About search being available for most SaaS products: SaaS tools are definitely improving their own searches. But I still think a single place to search and aggregate data has significant value. For example, as an engineer by training, often getting the full picture for some customer escalation includes reading Slack threads, Confluence Design docs, old Pull Requests on GitHub. Would be nice to get it all in one place.

BillFranklin · on Feb 22, 2024

> It is what it is sadly.

This is what I mean -- previously I built a similar search engine on top of slack, notion, etc., but didn't launch the product because I thought that requiring users to constantly add bots to private channels would be a subpar experience. I thought this would be a blocker for good UX, so didn't go further, but maybe you'll find a nice solution!

Searching over public internal data is addressed by a few existing tools, but it's the private aspect which is pretty difficult to handle and disastrous to get wrong when managed ad-hoc - e.g. someone accidentally adds the bot to a private slack group called #layoffs :) so you'd want this handled properly and centrally.

I guess you'll also need to handle privacy well, ~maybe it's OK when run as a SaaS for db admins to have access to ingested data, but if it's OSS then the people that run it probably shouldn't be able to read the private data that's ingested, so now you need to handle search over encrypted data, which is a fun problem :D

yuhongsun · on March 2, 2024

Access controls is a non-glamorous but critical piece of what we're building. Currently implementing automatic access sync-ing for a few sources like Google Drive, Confluence, Jira, and Notion to start. By matching document-access in the source to users and groups, and then to emails, we can finally map Danswer users to document level access. So someone searching in Danswer will only get results based on the set of documents they have access to in the source tool.

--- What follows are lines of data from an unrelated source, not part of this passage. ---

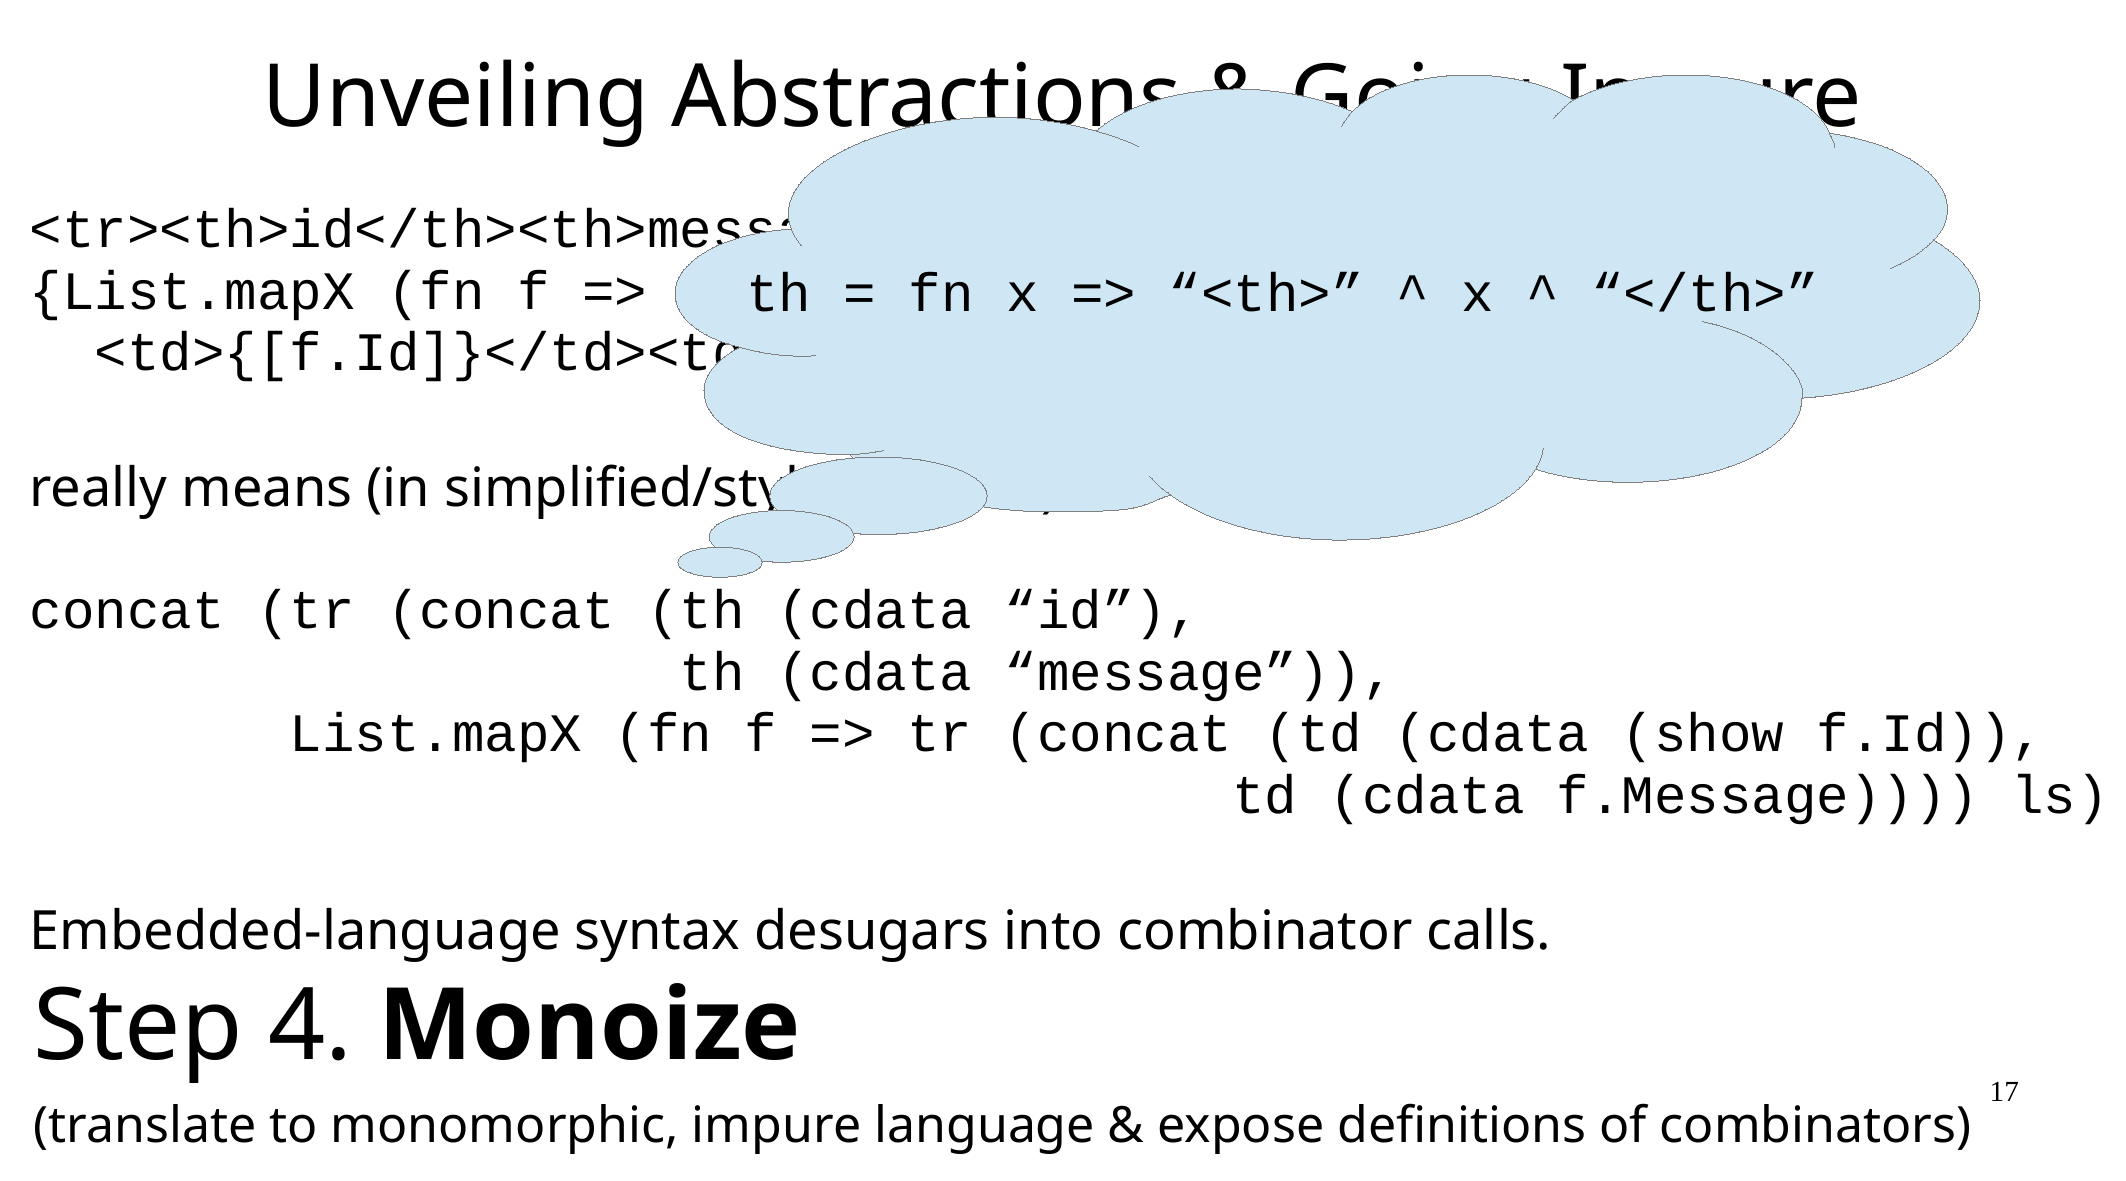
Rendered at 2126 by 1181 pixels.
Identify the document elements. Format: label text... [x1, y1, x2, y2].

title Unveiling Abstractions & Going Impure [106, 0, 2020, 191]
text_box th = fn x => “<th>” ^ x ^ “</th>” [675, 75, 1981, 578]
text_box Step 4. Monoize (translate to monomorphic, impure language & expose definitions of combinators) [19, 945, 1901, 1136]
text_box <tr><th>id</th><th>message</th></tr> {List.mapX (fn f => <xml><tr> <td>{[f.Id]}</td><td>{[f.Message]}</td>) ls} really means (in simplified/stylized form): concat (tr (concat (th (cdata “id”), th (cdata “message”)), List.mapX (fn f => tr (concat (td (cdata (show f.Id)), td (cdata f.Message)))) ls) Embedded-language syntax desugars into combinator calls. [15, 195, 2126, 1171]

For Slack it would look something like: get the users in the Slack channel, map those Slack users to users in Danswer. Then only those users in Danswer will be able to get results from that channel.

nl · on Feb 22, 2024

> ~maybe it's OK when run as a SaaS for db admins to have access to ingested data, but if it's OSS then the people that run it probably shouldn't be able to read the private data that's ingested

I don't understand the distinction here. If Danswer runs a SaaS version then yes I agree they can have a license agreement that lets their DB Admins see data in some cases which is fine. That seems an orthogonal issue to if a company is running the OSS version internally, in which case presumably their administrator can see all docs (but software administrators usually can do this anyway).

Weves · on Feb 22, 2024

Yep, this is exactly correct! For our SaaS version, we do have an agreement which allows us to look at data if needed to debug issues and/or improve search performance.

For self-hosted deployments, usually a select few admins who have setup the plumbing on AWS do have access (but as nl has mentioned, these people usually have access to superuser access on the tools we connect to anyways so this is a noop).